Lifeplus Europe Ltd is a Cambridgeshire-based distributor of nutritional supplements and personal care products for the UK, EU, and Switzerland, operating under a multi-level marketing model. The company operates as the appointed distributor for its US parent company, Eurark LLC (incorporated in Arkansas), which manufactures the products and owns the intellectual property.
Assessee’s Contentions | HMRC's Contentions | FTT's Judgment |
The requested documents (parent company consolidated and entity-level financial statements) were not reasonably required to verify the taxpayer's tax position under Schedule 36. | The documents were reasonably required to check the taxpayer's position and evaluate the appropriateness of the transfer pricing method selection. | The documents were not reasonably required because there was no rational connection between the parent company's accounts and the disputed selection of TNMM rather than CUP method. |
There was no rational connection between the parent company's consolidated and entity-level financial statements and the disputed method-selection issue (TNMM vs CUP). The documents would only be relevant if validating the chosen method, not selecting it. | Financial data of the foreign associated enterprise was necessary to evaluate the appropriateness of the method selection and assess proposed adjustments to HMRC's CUP analysis. | No rational nexus existed between the parent company's accounts and the method selection dispute.
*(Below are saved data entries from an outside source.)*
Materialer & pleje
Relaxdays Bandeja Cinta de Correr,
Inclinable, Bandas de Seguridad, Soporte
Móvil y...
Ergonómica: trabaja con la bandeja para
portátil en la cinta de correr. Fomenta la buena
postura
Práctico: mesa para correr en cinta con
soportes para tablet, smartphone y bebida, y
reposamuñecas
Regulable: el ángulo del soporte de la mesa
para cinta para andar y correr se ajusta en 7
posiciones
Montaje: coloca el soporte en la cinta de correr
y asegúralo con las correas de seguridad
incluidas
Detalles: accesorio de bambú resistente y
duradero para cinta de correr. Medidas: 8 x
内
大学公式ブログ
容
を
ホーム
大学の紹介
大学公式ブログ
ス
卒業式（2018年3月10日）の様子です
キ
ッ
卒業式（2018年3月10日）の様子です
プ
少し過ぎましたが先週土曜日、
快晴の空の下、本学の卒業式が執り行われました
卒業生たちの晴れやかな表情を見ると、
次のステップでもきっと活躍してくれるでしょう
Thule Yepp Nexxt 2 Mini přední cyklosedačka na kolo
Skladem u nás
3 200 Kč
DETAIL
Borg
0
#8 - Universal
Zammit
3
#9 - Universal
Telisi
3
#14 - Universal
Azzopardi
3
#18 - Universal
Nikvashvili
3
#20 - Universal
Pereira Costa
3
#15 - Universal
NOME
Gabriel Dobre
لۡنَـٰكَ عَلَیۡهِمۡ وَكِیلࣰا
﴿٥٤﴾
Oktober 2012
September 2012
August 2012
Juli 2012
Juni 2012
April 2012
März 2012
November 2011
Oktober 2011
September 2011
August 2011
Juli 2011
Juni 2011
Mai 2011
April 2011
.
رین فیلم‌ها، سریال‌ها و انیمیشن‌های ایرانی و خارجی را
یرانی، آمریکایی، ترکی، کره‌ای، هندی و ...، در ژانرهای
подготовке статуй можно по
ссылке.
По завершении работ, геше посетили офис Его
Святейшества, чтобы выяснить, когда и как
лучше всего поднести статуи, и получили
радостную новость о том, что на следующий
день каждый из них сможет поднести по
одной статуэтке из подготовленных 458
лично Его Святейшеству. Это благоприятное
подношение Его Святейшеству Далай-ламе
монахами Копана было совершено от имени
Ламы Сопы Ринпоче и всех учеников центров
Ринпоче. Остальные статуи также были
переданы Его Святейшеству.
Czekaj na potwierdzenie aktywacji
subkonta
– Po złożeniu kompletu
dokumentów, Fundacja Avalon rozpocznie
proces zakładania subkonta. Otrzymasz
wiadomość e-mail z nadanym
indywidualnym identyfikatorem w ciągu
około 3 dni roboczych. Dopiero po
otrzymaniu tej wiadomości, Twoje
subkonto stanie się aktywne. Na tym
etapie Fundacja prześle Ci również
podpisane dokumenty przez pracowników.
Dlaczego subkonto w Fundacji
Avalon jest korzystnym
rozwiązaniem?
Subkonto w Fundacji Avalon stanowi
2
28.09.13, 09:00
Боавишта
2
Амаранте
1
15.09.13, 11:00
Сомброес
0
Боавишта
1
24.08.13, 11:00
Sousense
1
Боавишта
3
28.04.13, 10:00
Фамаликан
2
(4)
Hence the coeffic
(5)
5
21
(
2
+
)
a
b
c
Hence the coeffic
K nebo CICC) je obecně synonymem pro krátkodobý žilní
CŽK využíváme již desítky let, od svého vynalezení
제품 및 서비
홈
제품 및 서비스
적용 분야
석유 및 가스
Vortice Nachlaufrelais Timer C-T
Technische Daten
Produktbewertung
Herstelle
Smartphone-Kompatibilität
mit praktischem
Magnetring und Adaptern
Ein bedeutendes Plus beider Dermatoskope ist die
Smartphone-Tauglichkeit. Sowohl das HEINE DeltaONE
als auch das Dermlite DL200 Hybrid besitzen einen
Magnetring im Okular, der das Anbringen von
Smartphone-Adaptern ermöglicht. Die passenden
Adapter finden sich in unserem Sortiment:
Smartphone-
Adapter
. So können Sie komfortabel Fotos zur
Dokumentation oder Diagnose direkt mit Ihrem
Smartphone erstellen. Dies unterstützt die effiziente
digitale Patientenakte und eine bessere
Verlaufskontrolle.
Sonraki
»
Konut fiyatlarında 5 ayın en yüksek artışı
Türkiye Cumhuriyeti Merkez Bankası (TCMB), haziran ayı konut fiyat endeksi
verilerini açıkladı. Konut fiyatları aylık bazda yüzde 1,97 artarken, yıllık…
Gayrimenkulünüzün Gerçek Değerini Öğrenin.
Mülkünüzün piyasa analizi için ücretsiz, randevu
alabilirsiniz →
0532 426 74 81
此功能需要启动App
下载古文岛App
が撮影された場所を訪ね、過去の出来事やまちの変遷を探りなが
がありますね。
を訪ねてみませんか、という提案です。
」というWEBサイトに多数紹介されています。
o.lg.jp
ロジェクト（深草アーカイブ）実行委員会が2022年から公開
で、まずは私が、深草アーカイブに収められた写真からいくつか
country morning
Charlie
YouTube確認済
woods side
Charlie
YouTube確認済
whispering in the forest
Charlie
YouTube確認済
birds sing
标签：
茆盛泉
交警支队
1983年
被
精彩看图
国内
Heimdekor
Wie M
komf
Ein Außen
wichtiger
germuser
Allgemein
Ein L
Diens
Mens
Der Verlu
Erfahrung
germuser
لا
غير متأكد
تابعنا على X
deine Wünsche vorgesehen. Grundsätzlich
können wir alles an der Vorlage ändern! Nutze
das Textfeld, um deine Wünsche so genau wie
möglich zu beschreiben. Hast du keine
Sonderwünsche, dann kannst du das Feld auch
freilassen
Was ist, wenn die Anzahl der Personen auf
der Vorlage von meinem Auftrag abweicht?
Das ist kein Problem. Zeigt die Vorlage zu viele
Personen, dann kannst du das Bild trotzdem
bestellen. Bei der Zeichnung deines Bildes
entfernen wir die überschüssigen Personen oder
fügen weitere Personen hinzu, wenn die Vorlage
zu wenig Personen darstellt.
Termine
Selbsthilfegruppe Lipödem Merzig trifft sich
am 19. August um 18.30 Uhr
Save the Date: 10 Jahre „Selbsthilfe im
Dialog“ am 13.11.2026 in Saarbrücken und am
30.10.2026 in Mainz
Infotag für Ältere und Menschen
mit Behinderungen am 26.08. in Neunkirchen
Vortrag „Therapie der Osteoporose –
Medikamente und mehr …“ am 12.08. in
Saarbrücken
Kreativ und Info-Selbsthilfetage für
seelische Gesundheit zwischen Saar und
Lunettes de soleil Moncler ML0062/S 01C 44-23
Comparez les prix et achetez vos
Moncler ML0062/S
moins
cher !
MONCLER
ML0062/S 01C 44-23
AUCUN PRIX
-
Under OECD Guidelines paragraph 3.22, where a one-sided method is applied with the domestic taxpayer as tested party, financial data of the foreign AE is not required. |
HMRC's request, after extensive prior disclosures (over 29,000 emails), amounted to a fishing expedition rather than a legitimate investigation of a specifically identified tax issue. | The enquiry was a genuine and targeted investigation into the appropriate transfer pricing method for the distribution function. | The Tribunal found HMRC's conduct amounted to a fishing expedition rather than a genuine exercise of checking an identified tax issue, particularly following extensive prior disclosure. |
Ruling Summary
The Tribunal held that HMRC's information notice was unjustified, as the parent company's financial statements were irrelevant to the method-selection dispute where a one-sided transfer pricing method with the domestic taxpayer as the tested party was applied.
Finding the request disproportionate and akin to a fishing expedition and noting that the documents were not within the taxpayer's possession or control, the Tribunal allowed the appeal and quashed the information notice.